Posted by SR on October 15, 2004
In Reply to: Personal warmth posted by Lewis on October 15, 2004
: : It's Friday afternoon, and I got an emergency call to join the guys at the pub - as you do. So I just got changed and I was selecting an appropriate perfume to wear. My partner was wondering what the methodology was behind the selection.
: : I told him it was based on my mood, what I was wearing and the weather. I said, because it's cool, I need something that smells warm.
: : He found the concept of smelling warmth a bit difficult to handle.
: : Can anyone assist me to explain this concept? And can anyone think of any other ways to describe mixed sensations?
: you probably need to educate your fella that he has 5 senses. smell is often neglected, but used much more than we realise.

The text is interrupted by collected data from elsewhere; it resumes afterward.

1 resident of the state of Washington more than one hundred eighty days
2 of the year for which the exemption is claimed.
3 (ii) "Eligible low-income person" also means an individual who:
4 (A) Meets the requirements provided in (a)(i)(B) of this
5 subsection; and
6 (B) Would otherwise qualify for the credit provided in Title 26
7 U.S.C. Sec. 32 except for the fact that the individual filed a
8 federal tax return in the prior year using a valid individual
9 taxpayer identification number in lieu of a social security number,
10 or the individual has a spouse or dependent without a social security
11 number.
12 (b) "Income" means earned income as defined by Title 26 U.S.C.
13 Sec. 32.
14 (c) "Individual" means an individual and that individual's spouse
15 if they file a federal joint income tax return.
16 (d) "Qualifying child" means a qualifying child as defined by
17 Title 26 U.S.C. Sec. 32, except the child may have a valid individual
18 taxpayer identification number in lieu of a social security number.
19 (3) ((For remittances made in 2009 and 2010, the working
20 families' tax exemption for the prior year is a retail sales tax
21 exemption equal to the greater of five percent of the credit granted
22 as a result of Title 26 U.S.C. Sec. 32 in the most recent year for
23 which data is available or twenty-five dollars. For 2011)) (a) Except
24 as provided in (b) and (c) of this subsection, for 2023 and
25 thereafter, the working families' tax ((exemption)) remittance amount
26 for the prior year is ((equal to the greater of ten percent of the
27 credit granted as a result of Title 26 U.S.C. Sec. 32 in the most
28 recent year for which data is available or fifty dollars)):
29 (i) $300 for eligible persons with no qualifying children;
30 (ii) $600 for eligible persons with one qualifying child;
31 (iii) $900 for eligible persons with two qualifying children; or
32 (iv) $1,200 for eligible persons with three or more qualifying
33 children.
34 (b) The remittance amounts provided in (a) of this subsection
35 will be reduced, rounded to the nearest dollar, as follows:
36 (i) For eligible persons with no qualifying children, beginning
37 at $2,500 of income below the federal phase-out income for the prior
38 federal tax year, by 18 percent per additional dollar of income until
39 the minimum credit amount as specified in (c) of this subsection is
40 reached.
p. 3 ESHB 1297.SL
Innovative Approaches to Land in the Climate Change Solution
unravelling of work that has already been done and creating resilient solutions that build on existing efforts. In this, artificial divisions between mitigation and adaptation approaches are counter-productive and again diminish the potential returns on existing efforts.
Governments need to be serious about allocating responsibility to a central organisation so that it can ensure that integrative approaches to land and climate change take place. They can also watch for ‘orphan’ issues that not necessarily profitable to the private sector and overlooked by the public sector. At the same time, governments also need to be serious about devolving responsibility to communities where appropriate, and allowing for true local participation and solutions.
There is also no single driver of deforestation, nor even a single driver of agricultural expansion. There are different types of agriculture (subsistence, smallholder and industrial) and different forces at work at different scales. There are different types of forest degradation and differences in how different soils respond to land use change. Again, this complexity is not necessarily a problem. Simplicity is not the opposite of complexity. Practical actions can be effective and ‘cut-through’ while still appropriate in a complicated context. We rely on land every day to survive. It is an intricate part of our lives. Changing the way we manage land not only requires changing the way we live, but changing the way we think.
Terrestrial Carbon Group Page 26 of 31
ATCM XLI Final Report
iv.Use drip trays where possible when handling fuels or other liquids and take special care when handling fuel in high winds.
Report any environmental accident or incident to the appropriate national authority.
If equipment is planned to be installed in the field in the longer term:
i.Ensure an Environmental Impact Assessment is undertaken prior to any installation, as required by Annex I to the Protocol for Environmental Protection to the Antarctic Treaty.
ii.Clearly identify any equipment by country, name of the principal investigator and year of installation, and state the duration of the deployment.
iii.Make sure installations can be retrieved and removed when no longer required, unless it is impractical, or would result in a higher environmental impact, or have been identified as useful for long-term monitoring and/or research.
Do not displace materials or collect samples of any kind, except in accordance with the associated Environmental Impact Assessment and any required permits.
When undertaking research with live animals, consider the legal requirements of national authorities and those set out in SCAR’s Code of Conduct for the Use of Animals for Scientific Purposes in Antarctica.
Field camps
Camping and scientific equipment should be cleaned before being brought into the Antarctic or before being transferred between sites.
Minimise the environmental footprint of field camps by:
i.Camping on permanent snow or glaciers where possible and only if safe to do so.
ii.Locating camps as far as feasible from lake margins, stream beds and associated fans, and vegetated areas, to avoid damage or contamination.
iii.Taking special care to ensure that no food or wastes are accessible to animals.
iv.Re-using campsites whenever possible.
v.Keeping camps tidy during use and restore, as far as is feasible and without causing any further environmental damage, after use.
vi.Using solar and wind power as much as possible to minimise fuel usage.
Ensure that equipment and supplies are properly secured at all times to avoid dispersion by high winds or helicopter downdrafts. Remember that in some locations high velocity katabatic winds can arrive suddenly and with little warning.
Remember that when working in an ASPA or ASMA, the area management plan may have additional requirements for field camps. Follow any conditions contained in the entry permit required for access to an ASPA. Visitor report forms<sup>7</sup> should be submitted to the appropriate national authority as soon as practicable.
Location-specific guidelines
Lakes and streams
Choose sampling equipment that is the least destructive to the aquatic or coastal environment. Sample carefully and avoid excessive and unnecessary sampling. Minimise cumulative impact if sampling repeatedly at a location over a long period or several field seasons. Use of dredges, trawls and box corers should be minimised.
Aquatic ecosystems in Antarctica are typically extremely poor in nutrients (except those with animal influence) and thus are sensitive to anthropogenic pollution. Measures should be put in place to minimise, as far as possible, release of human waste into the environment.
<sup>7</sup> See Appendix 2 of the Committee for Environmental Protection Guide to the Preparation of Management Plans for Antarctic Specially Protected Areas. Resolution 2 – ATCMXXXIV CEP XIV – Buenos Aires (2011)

I became much more sensitive to odour/scent when I started to think about it - I am interested in food, wine and alcoholic beverage (how unusual!) - and I write about beer. to do that, I needed to think and articulate about the smells - the 'notes' of drinks.
: smell is like sound - a chord in music is made up of different notes and the comparison is used by perfumiers.
: Convince the guy that scent is like adding an ingredient to a dish - it is difficult to describe how you know what goes - it might be a contrast to something else or to match up with something else. as him to try to think what else it might smell like - that helps improve the vocabulary for future articulation.
: you could say that something smells "warm" because it shares 'notes' with other scents that occur when it is warm or from warm surroundings - for example, if in cold weather you have mulled wine - cinnamon and cloves might smell 'warm' to you - or if you sit by a particular tree in the garden, the scent of that blossom is associated with 'warmth'.
: if you want to distract him, you could always talk about intimite scents!
: Mmm - the scent of a woman!
Scent is like the frame. We are the picture. Scent conveys a great deal of information on how we see ourselves and how we want others to see us.